Уже около самого двора она остановилась перевести дух. Солнце садилось; его огненный, багровый глаз ярко искрился. «И оно радуется доброму делу», – подумала Приська.

– Ох, и уморилась я, – сказала она, войдя в хату, и тяжело опустилась на лавку. Она с трудом дышала от усталости.

Христя тревожно взглянула на мать; по лицу старалась угадать, хорошую ли она весть принесла, или дурную. Сердце у нее болело от мучительных сомнений.

– Дайте, я хоть помогу вам тулуп снять, – сказала Христя, заметив, что мать собирается раздеться.

– Помоги, доченька… Ох, и уморилась я… Нет сил! Кто же с землей управится, если к лету не поправлюсь.

– А земля за нами осталась? – робко спросила Христя.

– О-ох! Благодаря хорошим людям – за нами, доченька, – сказала Приська, прислонившись к печи.

Христя перекрестилась.

– Слава Богу! Слава Богу! – шептала она.

– Как ни кричал Грыцько, как ни ярился, как ни угрожал обществу, а не вышло по его… Спасибо Карпу… Чуть не забыла. Сбегай, дочка, к Одарке, скажи ей: Карпо просил передать, чтобы она не ждала его – может, задержится. Вот голова дурная, пока шла – забыла. Ох, какой же он человек хороший, спасибо ему! – говорила Приська, не замечая, что дочери уже нет в хате. Христя быстро вернулась.

– Одарка спрашивала, где же Карпо? А я говорю – не знаю, – сказала Христя.

– На радости в шинок пошли. Спасибо им!

– Еще спрашивала Одарка про землю. А как узнала, аж запрыгала от радости.

– Господи! И за что это люди так добры к нам? – говорила Приська. – Учись у них, дочка… они лучше, чем родные. Пошли им, Господи, всего, чего они только хотят! И не приведи Боже, чтобы люди были такие, как этот Грыцько: кажется, съели бы друг друга. И уродится же такой злой и бездушный! Хоть бы сам нужду терпел, а то добра у него – на десятерых хватит. Так нет, всего ему мало, на сухую корку чужого хлеба позарился. Зато же и проучили его!.. Он – слово, а Карпо ему – десять… И общество не его послушалось, а Карпа. Как туча, домой ушел Грыцько, – рассказывала Приська, грея на печи свои посиневшие руки.

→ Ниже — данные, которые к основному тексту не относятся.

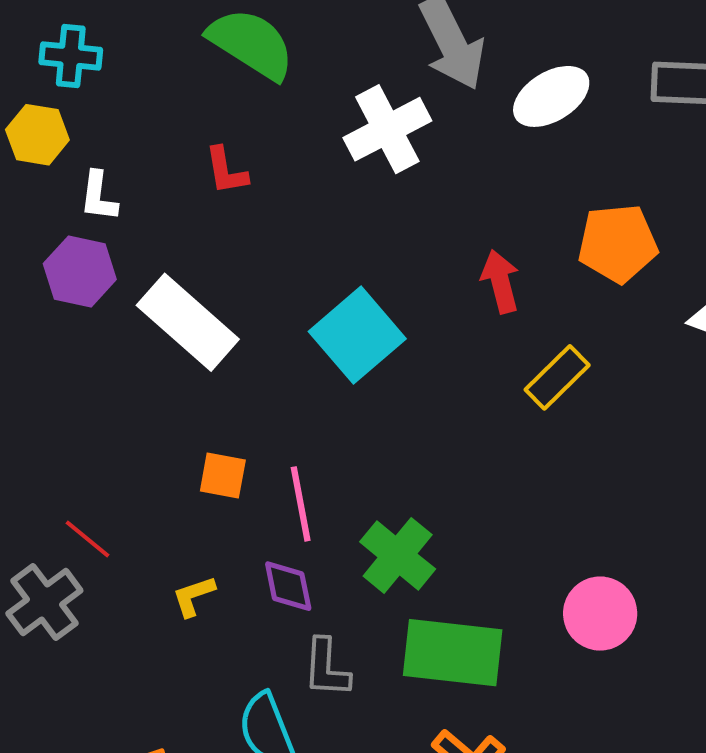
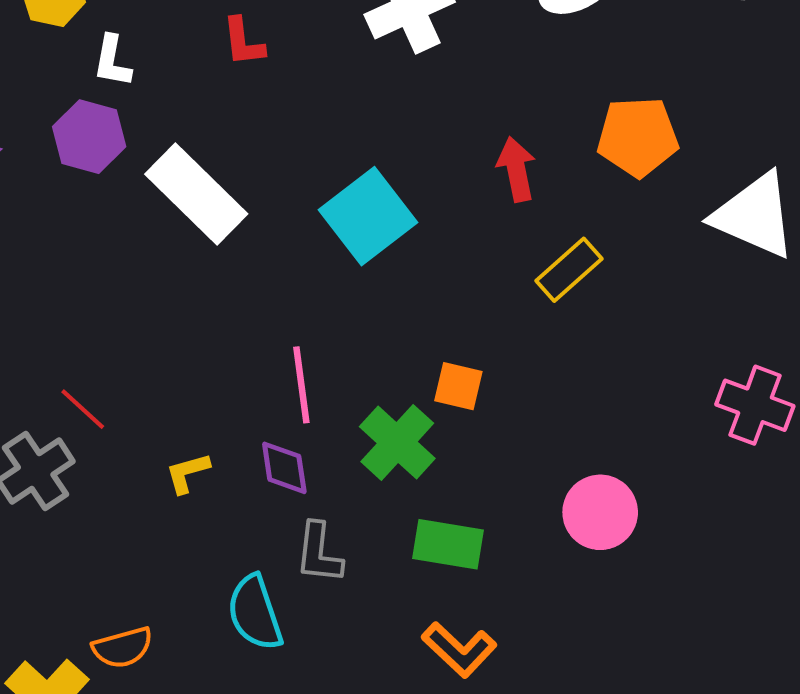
orange square: (223, 475) -> (458, 386), moved
green rectangle: (453, 653) -> (448, 544), size x0.7

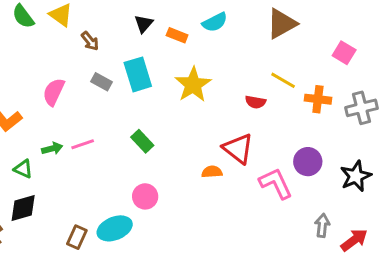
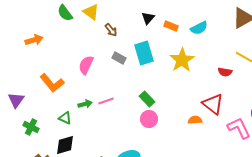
cyan semicircle: (215, 22) -> (199, 28), moved
pink circle: (145, 196) -> (149, 119), moved

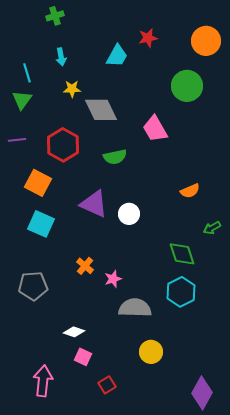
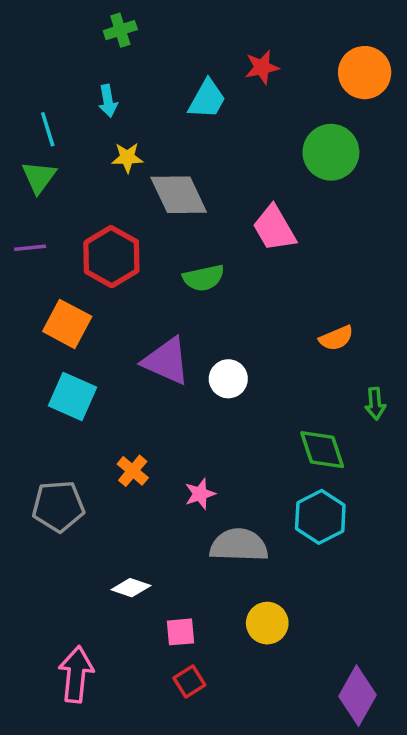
green cross: (55, 16) -> (120, 30), moved
green arrow: (212, 228) -> (375, 404), turned -66
orange cross: (85, 266) -> (133, 471), moved
pink square: (83, 357) -> (180, 632), moved, turned -30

Слушая рассказ матери, Христя думала: вот и попадись такому в невестки – все кишки тебе вымотает… будет грызть, пока со свету не сживет. А ну его вместе с богатством! Чего ж этот Федор к ней ластится? Что ему нужно? Господь с ним! Он хоть и хороший хлопец, да что поделаешь с таким отцом?

Вдруг Христя услышала шорох в сенях. Она бросилась к двери и на пороге столкнулась с… Федором.

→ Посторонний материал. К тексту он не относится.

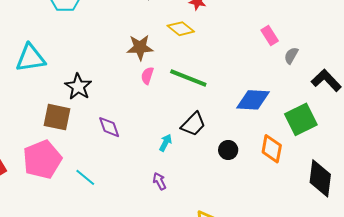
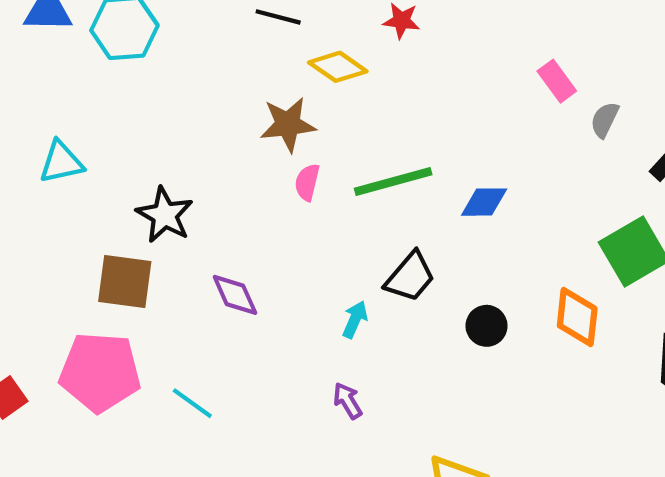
yellow diamond: (181, 29) -> (338, 67), moved
cyan triangle: (31, 58) -> (61, 162), size x0.7
green line: (188, 78) -> (393, 182), turned -33
blue diamond: (253, 100) -> (484, 202), moved, size x0.7
pink pentagon: (42, 160) -> (100, 372), turned 30

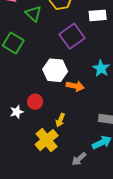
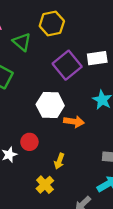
white rectangle: (98, 15) -> (97, 58), moved
yellow cross: (47, 140) -> (45, 185), size x0.7

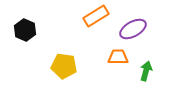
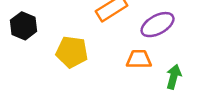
yellow pentagon: (64, 66) -> (72, 52), moved

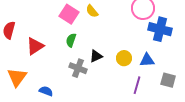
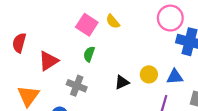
black triangle: (96, 56) -> (122, 82), moved
gray cross: (78, 68) -> (77, 86), moved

– Здравствуйте! – сказал он, входя в хату.

– Кто там? – спросила с печи Приська. – Зажги огонь, Христя, ничего не видно.

– Да это я… Федор.

«Федор! С чего бы это?» – подумала Приська.

– Зажги огонь! – повторила она.

– Сейчас.

Маленькая плошка тускло осветила хату и Федора, все еще топтавшегося у порога.

– Что же ты стоишь, Федор? – спросила Приська. – Садись! Что скажешь хорошего?

Федор растерянно оглянулся.

– Да я к вам… – отрывисто и робко начал он. Голос его дрожал, как порванная струна: видно, ему трудно было говорить.

«Не сватать ли пришел?» – подумала Христя, глядя на оробевшего Федора. Тот, бледный и дрожащий, стоял у порога и мял шапку в руках. Это заметила и Приська. Наступило тягостное молчание.

– Батька меня послал, – снова начал Федор. – Пришли домой сердитые. Напали на меня… хотели бить… Потом говорят, иди туда и скажи: я ей этого не забуду! – с трудом выговорил Федор, и слезы поползли по его щекам.

Дочь и мать переглянулись. Снова воцарилось молчание, все замерли. Резкий стук заставил их очнуться. Федора уже не было в хате.

Во сне это было или наяву? Приська и Христя в недоумении переглядывались, пожимали плечами, и вдруг Христя расхохоталась. Она сама не знала, отчего ей стало так смешно. Ее звонкий смех раскатился по хате.